II. Programming note
That brings me back to this newsletter, where I think I have produced a good balance of predictive journalism and idealism about public opinion and democracy. And it has been very focusing mentally to write weekly(ish) dispatches to the nearly 7,000 of you for the last six years. (Although the comments section and back-and-forth with y’all never really evolved how I wanted it to.)
However, part of my job at ABC News will be to write a similar, election-forecast-oriented newsletter when the campaign season approaches. This blog directly clashes with that responsibility, and so the rules and standards team there has directed me only to post about personal side-projects and adjacent topics, and only occasionally, and only after review by my superiors.

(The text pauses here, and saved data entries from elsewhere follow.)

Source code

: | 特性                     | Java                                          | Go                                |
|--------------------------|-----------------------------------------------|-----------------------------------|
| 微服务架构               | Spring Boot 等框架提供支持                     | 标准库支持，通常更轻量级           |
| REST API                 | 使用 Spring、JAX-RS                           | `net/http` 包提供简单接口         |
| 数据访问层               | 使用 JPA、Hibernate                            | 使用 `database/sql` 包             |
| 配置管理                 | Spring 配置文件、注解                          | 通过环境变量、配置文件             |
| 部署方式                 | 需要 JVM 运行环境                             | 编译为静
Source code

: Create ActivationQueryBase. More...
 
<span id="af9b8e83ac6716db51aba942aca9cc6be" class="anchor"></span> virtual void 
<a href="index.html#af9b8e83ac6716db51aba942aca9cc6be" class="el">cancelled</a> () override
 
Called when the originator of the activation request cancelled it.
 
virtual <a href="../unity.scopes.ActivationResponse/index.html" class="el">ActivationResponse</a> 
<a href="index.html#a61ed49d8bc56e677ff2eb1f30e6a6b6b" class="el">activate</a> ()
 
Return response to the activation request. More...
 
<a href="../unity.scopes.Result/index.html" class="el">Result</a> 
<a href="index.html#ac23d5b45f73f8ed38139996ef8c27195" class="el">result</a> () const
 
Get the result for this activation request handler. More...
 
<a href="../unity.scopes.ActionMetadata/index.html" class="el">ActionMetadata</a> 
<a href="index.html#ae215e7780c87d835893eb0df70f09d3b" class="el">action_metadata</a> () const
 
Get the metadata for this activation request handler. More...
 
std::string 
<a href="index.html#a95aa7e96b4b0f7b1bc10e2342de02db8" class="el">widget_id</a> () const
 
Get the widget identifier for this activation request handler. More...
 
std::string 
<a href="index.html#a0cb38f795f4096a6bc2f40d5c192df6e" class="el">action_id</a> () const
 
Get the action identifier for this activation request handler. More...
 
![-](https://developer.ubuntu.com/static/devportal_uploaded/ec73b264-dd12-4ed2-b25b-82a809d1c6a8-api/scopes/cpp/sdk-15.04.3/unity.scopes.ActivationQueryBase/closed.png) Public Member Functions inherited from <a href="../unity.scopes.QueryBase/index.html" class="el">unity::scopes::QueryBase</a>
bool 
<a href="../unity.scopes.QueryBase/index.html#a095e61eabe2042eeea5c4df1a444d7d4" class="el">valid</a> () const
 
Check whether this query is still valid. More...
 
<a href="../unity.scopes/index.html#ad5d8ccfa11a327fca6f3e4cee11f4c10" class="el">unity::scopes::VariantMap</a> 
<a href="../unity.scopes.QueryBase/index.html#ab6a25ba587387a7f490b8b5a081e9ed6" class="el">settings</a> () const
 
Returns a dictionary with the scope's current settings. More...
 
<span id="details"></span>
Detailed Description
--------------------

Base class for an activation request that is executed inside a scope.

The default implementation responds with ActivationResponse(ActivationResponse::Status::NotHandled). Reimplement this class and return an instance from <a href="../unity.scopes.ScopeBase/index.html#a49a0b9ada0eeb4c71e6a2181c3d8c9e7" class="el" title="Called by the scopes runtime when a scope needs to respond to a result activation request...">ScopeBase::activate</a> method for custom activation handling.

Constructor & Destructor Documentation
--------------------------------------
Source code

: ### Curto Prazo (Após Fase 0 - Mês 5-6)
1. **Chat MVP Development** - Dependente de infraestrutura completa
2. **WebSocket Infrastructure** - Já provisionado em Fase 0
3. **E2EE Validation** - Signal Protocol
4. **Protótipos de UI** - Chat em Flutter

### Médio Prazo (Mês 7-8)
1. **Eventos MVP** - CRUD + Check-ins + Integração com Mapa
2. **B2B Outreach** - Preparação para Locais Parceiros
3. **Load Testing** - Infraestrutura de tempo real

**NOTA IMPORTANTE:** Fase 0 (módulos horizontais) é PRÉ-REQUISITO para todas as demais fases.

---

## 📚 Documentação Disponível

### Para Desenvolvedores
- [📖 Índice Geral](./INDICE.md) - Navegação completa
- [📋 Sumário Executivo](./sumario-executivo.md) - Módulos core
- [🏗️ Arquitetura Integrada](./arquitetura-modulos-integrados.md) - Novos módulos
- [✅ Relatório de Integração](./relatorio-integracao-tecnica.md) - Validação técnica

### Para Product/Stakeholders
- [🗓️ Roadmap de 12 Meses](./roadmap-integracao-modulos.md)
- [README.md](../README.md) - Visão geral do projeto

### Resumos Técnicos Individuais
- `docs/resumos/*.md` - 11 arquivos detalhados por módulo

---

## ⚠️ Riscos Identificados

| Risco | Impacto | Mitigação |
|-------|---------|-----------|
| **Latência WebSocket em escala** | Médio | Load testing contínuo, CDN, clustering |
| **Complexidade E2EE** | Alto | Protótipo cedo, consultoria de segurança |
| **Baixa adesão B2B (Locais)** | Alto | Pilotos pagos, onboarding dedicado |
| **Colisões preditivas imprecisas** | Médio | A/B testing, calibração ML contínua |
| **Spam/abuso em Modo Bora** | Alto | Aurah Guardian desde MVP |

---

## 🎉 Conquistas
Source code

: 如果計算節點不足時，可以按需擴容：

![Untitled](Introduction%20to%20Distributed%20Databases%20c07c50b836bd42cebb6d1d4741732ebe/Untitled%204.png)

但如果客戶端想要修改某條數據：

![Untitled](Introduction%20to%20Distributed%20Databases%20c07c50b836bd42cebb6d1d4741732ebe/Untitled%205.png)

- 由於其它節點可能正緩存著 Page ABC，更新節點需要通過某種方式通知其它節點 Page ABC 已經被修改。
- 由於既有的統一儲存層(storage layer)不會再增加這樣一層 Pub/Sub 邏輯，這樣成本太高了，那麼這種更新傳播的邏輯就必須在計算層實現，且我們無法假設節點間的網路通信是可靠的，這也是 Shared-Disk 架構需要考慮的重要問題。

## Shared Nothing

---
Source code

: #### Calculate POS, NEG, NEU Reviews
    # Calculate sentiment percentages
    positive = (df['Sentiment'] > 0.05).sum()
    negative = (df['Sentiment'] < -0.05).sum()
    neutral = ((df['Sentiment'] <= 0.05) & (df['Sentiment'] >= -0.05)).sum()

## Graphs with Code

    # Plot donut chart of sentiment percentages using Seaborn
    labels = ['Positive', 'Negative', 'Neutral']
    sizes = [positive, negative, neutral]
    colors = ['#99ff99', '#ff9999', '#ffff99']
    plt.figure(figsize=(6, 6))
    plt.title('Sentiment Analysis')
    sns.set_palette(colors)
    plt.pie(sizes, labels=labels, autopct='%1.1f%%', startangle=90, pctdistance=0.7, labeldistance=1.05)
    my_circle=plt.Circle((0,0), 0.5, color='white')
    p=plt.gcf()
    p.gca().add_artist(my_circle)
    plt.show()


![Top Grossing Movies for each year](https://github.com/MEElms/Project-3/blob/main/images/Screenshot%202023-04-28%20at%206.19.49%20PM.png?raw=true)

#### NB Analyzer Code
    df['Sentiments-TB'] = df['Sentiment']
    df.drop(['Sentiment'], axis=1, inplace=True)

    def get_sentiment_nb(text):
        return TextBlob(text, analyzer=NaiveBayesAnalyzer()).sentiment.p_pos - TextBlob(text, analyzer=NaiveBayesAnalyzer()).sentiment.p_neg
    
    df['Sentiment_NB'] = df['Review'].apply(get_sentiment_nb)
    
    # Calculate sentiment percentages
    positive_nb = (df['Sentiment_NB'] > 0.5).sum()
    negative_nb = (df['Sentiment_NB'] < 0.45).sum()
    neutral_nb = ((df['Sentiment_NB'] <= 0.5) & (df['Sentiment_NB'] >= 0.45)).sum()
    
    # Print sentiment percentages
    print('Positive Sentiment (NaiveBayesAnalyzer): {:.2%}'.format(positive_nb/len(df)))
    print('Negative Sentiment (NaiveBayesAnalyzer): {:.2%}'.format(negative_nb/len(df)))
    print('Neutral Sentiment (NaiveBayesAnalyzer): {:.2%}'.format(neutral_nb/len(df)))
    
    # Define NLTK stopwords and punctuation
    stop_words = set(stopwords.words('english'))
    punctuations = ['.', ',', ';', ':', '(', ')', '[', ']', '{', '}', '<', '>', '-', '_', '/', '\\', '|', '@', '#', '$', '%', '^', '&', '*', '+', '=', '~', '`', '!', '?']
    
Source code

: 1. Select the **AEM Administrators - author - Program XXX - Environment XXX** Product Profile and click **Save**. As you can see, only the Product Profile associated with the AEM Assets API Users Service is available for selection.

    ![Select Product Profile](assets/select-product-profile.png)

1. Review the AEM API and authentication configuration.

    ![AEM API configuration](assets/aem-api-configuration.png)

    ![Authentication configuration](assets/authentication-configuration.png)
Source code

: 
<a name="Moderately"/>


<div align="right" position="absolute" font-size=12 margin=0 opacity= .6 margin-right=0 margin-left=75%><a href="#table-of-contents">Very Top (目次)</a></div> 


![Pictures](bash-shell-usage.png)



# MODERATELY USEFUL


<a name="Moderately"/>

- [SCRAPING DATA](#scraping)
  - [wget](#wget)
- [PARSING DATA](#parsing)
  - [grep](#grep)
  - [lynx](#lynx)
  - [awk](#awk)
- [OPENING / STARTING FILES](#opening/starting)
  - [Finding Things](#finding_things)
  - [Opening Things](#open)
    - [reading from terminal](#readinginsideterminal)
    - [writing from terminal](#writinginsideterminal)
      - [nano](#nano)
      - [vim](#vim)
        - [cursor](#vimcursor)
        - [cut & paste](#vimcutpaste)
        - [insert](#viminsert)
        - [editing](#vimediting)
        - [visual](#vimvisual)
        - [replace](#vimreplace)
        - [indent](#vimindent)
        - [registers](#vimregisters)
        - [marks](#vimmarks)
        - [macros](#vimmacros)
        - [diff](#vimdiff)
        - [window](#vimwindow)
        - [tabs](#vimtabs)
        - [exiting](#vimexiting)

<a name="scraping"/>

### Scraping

That means that I won’t be sending weekly updates here anymore. Because I won’t be producing that value for readers, and to avoid any conflicts of interest, I will also be suspending all paid memberships to the newsletter. Current subscribers will receive prorated refunds for any remaining issues they purchased. While I will only send the occasional email now, usually with links to what I’m working on at ABC News/FiveThirtyEight, I will continue to regularly post Notes on the Notes side of the Substack platform (as social media posts are treated with a separate policy internally). And of course, I will keep posting on Twitter.
It is sad to lose this regular forum for conversation, but I am still very excited about what comes next. One hope I had when writing Strength in Numbers was that the discourse about pre-election polls would shift away from hyper-accuracy in election prediction and towards measurement uncertainty and explanation about politics. I have had a lot of ideas about visualizing forecasts and using interactive journalism to let readers play with parameters that I did not have the resources to pursue elsewhere. This new job gives me the chance, as well as the megaphone I will need, to accomplish those goals.
I hope y’all will stay along for the ride. The team at ABC News’s new, politics-focused version of FiveThirtyEight (if they continue calling it that) is doing some really cool stuff. I can’t wait to work with them, and to share that work with the world.